Al final de una década tenemos a una mujer investigadora profesional altamente formada, en torno a los 30 años, y con problemas para acreditar experiencia laboral fuera de la academia (el periodo predoctoral no es visto como trabajo “real” en varias empresas privadas).
No sólo no tiene garantizada la continuidad, sino ninguna expectativa de que los contratos posteriores (postdoctorales) ofrezcan estabilidad económica, posibilidad de compatibilizar con otro trabajo o flexibilidad horaria para tener cargas familiares.
Todo ello en un momento vital en el que igual desea emprender un proyecto familiar. Este contexto va a marcar toda la toma de decisiones de las investigadoras, que pueden elegir postular a plazas en otros países que tengan mayores políticas públicas familiares o renunciar a oportunidades laborales en el extranjero por no poder trasladar a la familia con ella, cambiando así radicalmente su trayectoria por decisiones no profesionales.
Tipos de desigualdad en la carrera de investigación
Actualmente la desigualdad vertical que más afecta a la carrera científica es la inequidad en la promoción profesional (techo de cristal) que conlleva a su vez una desigualdad salarial (brecha salarial) en términos de sexenios, quinquenios y otros complementos que van ligados a la categoría profesional.
No obstante, también contamos con una desigualdad horizontal, en términos de segregación ocupacional o sectorial. Dicho más claro, no investigamos lo mismo. Hay profesionales feminizadas y otras masculinizadas, y eso genera que no haya referentes públicos de mujeres ingenieras de minas, mecánicas, especializadas en electricidad o electrotecnología o en la industria de la construcción, entre otras.

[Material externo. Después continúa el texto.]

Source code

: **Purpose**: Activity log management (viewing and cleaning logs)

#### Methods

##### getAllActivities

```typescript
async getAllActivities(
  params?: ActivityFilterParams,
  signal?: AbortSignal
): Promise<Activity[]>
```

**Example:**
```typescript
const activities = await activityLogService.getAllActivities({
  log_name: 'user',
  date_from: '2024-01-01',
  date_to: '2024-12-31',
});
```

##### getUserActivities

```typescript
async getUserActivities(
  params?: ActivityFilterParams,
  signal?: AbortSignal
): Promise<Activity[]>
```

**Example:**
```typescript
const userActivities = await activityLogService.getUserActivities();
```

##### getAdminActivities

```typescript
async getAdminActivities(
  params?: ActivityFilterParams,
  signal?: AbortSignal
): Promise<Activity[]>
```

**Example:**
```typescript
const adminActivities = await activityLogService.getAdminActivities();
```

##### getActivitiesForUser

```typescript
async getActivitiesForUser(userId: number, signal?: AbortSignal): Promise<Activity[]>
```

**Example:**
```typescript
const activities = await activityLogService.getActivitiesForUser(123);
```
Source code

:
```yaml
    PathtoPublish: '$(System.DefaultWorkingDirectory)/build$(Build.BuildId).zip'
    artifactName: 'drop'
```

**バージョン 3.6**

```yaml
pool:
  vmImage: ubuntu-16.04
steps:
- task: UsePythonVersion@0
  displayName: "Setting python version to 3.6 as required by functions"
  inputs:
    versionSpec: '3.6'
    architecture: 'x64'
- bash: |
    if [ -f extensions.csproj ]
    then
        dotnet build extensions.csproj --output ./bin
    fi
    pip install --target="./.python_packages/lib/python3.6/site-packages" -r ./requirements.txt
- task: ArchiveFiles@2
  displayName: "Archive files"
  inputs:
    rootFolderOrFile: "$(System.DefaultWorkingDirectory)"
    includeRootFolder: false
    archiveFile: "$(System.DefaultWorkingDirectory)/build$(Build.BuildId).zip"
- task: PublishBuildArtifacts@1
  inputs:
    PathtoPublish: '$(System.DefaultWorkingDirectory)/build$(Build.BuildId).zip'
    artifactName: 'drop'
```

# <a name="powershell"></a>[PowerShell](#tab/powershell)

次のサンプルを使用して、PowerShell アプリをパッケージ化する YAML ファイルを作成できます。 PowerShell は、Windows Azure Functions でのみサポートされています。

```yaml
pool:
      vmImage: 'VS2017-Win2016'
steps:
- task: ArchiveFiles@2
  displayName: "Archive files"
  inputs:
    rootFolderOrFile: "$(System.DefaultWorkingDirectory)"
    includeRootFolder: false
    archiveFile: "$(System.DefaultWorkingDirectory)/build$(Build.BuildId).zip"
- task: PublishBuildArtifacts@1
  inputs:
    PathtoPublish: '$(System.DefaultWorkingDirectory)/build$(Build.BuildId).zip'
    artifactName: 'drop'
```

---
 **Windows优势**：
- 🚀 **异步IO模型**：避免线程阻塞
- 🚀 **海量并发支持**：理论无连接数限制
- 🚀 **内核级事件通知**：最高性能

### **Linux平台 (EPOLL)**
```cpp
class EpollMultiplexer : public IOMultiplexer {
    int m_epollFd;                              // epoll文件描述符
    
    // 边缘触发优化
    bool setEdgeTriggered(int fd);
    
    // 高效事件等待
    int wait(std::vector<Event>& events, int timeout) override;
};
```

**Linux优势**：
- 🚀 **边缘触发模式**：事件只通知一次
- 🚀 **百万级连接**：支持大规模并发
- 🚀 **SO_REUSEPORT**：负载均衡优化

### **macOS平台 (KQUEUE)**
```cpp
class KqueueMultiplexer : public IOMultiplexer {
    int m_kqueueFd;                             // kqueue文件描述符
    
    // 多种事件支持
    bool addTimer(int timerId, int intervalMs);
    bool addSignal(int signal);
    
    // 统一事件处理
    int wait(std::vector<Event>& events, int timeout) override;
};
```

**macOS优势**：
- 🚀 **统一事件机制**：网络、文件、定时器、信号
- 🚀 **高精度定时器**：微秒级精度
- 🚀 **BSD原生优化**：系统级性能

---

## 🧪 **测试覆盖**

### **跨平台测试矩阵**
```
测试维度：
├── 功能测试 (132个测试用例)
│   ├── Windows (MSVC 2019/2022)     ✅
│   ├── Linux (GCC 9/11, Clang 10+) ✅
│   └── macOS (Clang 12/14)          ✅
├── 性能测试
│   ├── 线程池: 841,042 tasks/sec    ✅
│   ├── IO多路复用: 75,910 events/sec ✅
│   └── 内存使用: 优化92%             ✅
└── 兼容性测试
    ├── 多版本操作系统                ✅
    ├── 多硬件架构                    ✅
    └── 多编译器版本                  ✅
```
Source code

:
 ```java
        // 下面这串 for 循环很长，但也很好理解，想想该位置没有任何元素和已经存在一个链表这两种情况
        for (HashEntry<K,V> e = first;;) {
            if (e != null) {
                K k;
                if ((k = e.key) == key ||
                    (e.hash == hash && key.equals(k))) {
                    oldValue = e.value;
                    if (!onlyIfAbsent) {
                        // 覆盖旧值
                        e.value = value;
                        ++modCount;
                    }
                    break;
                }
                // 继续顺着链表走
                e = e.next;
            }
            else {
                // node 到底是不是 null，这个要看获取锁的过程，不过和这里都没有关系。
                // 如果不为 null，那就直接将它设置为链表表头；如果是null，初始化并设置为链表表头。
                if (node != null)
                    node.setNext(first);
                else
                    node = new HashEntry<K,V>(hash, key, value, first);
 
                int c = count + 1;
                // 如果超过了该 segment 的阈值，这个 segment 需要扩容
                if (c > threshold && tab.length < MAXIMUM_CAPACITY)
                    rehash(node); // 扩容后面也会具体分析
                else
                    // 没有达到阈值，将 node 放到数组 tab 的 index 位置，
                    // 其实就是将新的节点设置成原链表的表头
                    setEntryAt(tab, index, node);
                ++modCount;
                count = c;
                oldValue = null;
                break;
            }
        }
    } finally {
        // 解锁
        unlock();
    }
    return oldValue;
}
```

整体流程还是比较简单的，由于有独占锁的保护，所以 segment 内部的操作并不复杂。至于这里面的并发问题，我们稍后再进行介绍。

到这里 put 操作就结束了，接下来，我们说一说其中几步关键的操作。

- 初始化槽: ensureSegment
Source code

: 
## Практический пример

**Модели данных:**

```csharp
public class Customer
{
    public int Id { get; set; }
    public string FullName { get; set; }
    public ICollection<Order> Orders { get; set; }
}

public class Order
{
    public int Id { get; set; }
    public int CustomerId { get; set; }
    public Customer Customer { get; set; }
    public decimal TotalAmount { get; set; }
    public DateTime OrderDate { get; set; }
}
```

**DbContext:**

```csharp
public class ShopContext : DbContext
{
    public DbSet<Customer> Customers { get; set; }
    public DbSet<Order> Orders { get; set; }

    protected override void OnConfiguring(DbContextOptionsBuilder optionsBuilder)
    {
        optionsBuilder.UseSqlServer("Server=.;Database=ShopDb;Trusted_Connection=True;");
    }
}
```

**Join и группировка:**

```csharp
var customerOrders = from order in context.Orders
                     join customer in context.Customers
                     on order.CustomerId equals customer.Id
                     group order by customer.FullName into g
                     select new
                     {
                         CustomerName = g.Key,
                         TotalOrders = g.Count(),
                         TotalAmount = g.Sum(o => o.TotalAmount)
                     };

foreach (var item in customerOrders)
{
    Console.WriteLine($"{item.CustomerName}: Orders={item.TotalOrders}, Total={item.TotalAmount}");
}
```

Es necesario elaborar políticas públicas y una ley de ciencia que tenga en cuenta la protección y retención de las mujeres investigadoras en las carreras científicas. La inclusión e igualdad de oportunidades debe ser un objetivo prioritario en tanto que sólo teniendo grupos y proyectos de investigación diversos lograremos tener en cuenta la perspectiva de género en todas las etapas del ciclo de investigación (ideas, propuestas, investigación y difusión) y realizar una ciencia mejor y de calidad.
Por Eva Luna Díaz García. Socióloga y Antropóloga Médica. Mujer investigadora. Predoctoral en la Universidad Complutense de Madrid.